Breast cancer is a malignant disease that affects both men and women. However, it is estimated that 1 in every 8 women in the U.S. will suffer from breast cancer over a lifetime, making it the second most common type of cancer in this population. Men, conversely, have a 1 in 1,000 probability of being diagnosed with breast cancer. Any cancer occurs when there is an uncontrollable growth of cells.

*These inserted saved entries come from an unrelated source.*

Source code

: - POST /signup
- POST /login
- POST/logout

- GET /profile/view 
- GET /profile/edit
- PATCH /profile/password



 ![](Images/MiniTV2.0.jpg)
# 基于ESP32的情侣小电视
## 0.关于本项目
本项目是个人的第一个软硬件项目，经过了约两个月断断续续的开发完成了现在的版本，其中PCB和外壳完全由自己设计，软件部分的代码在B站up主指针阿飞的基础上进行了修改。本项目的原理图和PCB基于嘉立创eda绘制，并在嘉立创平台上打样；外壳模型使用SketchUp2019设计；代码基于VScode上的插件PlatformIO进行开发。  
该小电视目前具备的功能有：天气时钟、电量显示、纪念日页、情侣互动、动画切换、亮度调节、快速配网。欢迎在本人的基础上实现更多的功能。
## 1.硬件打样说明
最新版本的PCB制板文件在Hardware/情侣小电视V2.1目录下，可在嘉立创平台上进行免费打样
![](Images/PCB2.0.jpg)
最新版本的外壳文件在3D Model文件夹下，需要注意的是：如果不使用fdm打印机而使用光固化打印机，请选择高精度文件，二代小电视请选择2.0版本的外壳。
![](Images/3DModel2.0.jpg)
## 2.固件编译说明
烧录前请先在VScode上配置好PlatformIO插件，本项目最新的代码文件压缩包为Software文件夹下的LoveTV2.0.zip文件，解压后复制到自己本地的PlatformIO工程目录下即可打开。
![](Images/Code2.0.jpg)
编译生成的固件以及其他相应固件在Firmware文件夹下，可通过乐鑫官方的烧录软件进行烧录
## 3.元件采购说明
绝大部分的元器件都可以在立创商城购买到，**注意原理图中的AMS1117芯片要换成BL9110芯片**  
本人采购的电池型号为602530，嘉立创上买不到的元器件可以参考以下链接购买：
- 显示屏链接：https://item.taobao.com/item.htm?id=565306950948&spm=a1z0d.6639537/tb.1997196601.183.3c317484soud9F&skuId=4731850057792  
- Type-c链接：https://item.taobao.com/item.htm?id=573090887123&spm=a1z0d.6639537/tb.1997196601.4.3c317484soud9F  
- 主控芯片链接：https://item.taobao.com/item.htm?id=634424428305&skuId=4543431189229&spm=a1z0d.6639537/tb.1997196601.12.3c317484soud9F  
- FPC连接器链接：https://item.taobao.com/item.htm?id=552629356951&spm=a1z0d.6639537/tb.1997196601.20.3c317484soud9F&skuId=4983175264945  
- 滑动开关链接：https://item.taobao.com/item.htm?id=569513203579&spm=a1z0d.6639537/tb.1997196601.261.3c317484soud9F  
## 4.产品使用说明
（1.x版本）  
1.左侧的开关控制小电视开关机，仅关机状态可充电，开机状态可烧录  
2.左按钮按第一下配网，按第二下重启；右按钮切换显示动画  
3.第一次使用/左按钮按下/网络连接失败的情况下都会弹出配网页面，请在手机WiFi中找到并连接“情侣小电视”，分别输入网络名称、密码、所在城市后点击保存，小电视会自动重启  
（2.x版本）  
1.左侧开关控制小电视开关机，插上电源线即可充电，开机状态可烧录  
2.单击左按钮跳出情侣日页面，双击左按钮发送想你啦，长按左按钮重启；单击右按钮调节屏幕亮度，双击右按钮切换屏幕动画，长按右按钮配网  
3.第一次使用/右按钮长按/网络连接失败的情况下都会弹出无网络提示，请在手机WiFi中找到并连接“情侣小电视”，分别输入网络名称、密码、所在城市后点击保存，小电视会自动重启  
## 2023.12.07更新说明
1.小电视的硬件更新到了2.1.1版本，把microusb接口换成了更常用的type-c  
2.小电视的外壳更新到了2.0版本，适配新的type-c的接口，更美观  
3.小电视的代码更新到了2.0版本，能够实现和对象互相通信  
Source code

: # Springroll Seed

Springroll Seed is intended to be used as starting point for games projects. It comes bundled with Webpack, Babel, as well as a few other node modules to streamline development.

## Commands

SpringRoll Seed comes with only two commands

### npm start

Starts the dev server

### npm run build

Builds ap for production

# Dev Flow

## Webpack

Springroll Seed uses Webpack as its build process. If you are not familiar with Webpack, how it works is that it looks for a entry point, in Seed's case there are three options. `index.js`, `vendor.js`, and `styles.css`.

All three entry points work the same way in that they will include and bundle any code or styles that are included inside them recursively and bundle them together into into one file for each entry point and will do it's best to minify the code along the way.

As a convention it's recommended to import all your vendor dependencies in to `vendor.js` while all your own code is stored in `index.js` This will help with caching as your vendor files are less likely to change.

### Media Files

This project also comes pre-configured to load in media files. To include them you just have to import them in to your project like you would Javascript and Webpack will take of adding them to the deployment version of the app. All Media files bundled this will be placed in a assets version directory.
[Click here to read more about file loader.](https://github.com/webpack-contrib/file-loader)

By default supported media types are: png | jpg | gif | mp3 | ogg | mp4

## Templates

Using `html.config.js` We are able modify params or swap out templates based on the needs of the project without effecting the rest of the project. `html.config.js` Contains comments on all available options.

Nipple retraction, which can also be called nipple inversion, invaginated nipple, or inverted nipple, is the name given when the point of the breast turns inward or become inverted. The condition can be the result of inflammation or scarring of the tissue behind the nipple, and caused by numerous conditions, not just cancer. But breast cancer can have many other symptoms, including a new breast lump or mass, swelling of all or part of a breast, skin irritation or dimpling, breast or nipple pain, a nipple discharge other than breast milk, and redness, scaliness, or thickening of the nipple or breast skin, as well as nipple retraction.
In the case of breast cancer, nipple retraction occurs when the tumor attacks the duct behind the nipple, pulling it in. It should be reported to a physician, particularly when accompanied by other symptoms. However, the physician cannot diagnose breast cancer just by observing a nipple. When a patient shows nipple retraction, physicians often ask about the patient’s medical history, perform a full physical examination, and request exams like imaging X-rays, a mammogram, a breast ultrasound, a magnetic resonance imaging (MRI) of the breast, or a biopsy.